● **What you need to do**
Which of the lines below include "caches"? Each one should be copied out.

----- Records shown

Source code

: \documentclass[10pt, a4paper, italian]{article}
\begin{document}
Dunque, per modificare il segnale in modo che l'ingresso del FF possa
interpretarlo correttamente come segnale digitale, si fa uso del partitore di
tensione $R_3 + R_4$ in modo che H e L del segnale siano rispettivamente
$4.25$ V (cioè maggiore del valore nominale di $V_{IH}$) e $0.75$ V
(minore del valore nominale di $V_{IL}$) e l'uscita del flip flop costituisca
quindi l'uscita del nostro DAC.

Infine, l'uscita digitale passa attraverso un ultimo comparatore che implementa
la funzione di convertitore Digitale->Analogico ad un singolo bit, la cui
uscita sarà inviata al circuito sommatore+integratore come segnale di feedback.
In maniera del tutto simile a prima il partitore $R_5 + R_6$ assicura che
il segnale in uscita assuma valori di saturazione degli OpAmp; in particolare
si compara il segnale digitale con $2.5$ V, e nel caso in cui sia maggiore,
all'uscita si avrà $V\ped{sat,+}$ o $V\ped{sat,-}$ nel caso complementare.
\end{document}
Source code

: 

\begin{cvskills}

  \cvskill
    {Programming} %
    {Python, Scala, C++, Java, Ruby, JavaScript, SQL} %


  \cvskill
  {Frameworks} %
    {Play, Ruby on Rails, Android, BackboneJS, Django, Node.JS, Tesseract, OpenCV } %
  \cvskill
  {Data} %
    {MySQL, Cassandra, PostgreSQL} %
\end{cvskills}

----------
----- Records shown

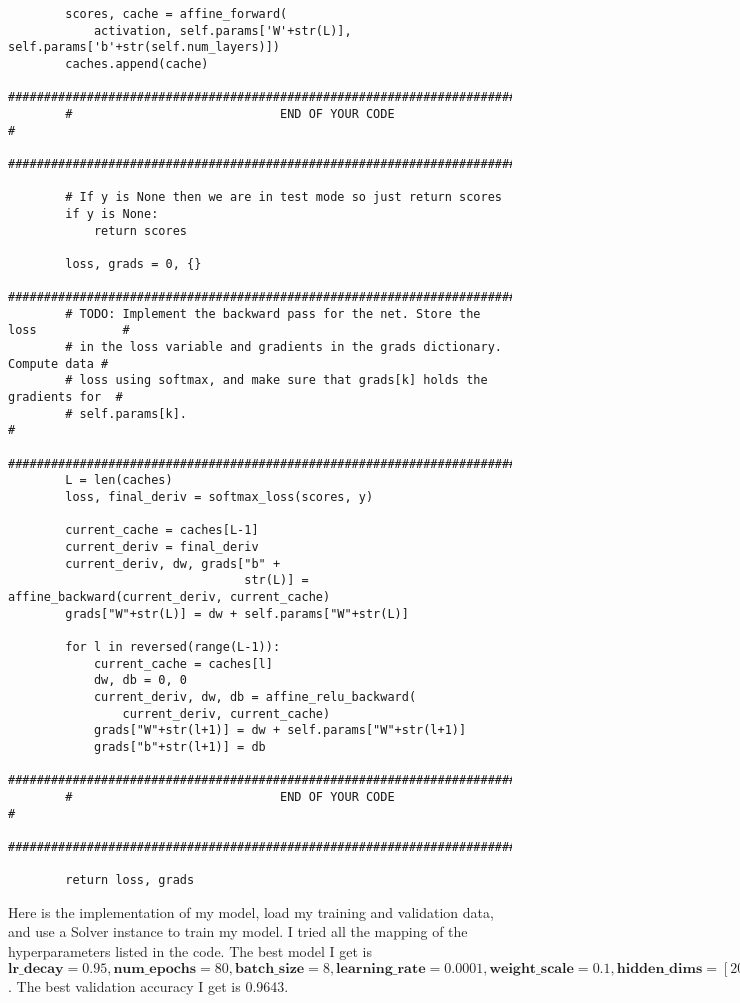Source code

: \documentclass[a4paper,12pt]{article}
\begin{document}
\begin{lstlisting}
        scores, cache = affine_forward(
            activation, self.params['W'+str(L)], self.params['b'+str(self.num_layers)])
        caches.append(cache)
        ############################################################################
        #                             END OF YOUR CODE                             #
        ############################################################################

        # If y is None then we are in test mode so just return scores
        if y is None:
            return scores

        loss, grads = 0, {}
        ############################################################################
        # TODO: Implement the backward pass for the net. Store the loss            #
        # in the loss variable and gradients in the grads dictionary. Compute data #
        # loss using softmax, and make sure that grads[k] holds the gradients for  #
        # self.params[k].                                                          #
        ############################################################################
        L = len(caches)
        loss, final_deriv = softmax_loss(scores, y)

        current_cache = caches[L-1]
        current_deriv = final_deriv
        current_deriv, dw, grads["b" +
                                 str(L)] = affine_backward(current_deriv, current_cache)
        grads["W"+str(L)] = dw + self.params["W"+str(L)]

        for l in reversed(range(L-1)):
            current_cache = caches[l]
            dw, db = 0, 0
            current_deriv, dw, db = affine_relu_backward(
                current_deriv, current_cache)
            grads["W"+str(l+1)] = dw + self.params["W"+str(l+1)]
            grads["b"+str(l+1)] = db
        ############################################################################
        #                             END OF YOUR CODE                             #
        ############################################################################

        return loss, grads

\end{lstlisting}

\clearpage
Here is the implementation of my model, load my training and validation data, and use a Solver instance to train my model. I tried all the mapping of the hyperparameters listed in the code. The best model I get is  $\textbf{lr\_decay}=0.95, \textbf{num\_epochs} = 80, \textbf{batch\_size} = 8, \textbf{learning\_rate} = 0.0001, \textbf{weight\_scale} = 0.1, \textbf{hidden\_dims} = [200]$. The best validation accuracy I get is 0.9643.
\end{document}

----------
----- Records shown

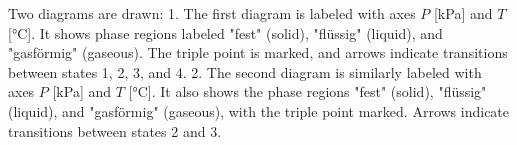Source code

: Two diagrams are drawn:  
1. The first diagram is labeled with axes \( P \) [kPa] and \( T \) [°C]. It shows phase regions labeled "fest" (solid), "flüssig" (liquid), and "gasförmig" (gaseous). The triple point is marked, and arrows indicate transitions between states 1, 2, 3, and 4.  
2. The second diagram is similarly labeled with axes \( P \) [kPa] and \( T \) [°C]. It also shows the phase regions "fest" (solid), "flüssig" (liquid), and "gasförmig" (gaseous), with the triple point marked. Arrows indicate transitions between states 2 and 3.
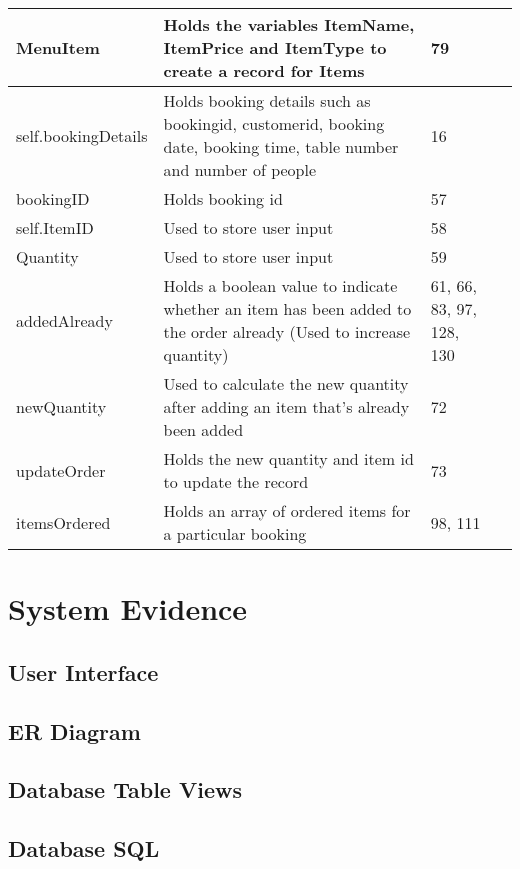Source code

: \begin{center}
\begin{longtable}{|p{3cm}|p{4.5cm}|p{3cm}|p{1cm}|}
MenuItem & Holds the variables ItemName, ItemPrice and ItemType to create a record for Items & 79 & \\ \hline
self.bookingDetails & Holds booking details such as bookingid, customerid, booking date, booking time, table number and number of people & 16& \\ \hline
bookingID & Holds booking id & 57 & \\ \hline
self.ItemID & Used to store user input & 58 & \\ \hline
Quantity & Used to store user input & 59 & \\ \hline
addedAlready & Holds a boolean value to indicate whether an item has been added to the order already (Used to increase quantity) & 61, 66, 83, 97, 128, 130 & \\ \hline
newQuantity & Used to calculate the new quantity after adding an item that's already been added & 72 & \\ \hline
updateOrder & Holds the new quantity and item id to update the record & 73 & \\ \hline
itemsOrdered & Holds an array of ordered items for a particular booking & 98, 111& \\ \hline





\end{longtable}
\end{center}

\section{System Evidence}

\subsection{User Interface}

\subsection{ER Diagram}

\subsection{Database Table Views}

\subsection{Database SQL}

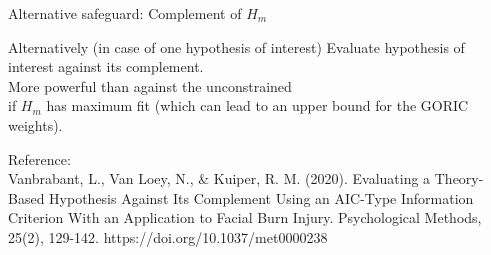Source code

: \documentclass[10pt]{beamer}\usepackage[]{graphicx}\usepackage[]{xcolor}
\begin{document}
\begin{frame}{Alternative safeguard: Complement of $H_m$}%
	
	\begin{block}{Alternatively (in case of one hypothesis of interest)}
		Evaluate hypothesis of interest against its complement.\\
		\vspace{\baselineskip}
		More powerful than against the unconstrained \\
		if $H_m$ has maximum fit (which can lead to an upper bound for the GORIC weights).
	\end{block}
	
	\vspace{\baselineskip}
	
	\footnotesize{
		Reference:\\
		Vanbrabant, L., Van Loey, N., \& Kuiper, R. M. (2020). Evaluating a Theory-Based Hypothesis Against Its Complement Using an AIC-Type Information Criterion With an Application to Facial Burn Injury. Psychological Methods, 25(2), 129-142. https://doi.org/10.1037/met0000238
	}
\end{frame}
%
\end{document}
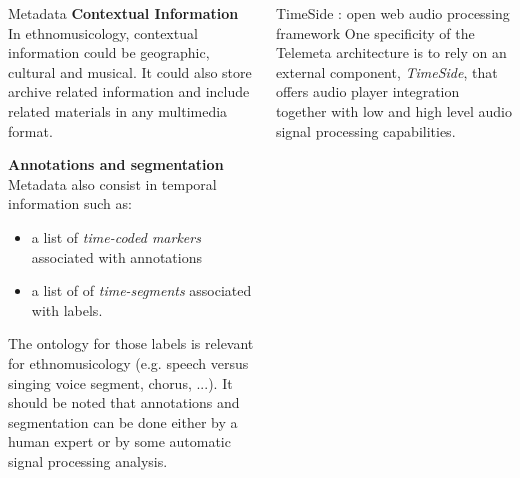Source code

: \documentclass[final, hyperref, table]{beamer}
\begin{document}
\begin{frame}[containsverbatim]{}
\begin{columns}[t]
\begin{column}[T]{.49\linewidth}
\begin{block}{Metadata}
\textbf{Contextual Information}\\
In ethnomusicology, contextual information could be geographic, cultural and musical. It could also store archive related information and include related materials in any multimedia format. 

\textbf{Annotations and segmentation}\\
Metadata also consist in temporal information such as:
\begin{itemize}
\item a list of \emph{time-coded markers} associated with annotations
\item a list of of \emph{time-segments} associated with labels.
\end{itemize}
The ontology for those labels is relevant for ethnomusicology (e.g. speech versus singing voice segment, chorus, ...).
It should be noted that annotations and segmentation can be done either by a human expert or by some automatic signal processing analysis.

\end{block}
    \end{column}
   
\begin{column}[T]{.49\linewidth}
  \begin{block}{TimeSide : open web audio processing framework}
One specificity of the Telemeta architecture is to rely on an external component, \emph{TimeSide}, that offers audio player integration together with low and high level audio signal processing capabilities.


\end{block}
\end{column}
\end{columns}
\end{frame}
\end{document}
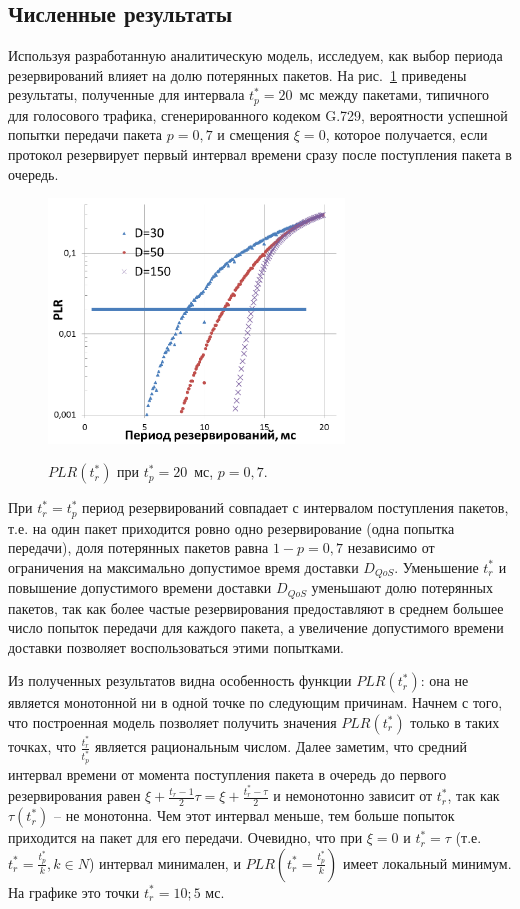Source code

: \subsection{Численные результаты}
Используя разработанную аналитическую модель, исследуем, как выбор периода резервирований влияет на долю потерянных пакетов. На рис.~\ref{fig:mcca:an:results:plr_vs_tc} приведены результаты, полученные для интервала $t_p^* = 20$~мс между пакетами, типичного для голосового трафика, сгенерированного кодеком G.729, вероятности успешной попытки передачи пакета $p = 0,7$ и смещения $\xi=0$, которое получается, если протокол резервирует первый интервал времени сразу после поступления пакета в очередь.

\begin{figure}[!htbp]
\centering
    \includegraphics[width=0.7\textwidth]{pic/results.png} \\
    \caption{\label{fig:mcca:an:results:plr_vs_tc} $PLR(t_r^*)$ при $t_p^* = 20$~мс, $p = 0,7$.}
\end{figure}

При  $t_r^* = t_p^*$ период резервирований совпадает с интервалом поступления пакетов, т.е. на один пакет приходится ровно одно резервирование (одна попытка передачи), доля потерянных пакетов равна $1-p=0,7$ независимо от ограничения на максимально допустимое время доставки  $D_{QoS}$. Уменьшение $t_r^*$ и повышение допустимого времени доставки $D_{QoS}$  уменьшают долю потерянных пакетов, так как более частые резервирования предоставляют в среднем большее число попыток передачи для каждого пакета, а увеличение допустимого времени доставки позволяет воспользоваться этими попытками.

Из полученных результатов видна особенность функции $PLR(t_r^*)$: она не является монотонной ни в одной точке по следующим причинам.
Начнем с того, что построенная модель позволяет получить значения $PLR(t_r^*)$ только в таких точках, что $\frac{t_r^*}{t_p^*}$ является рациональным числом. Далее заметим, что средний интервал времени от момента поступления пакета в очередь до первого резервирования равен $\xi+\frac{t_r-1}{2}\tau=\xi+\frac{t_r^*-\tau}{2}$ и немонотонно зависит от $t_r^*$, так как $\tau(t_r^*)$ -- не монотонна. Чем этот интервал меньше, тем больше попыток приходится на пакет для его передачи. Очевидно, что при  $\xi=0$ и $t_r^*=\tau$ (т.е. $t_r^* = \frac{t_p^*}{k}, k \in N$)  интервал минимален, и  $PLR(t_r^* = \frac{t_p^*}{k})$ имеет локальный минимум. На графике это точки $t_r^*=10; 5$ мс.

----------

● **Solution to this problem**
        caches.append(cache)
        L = len(caches)
        current_cache = caches[L-1]
            current_cache = caches[l]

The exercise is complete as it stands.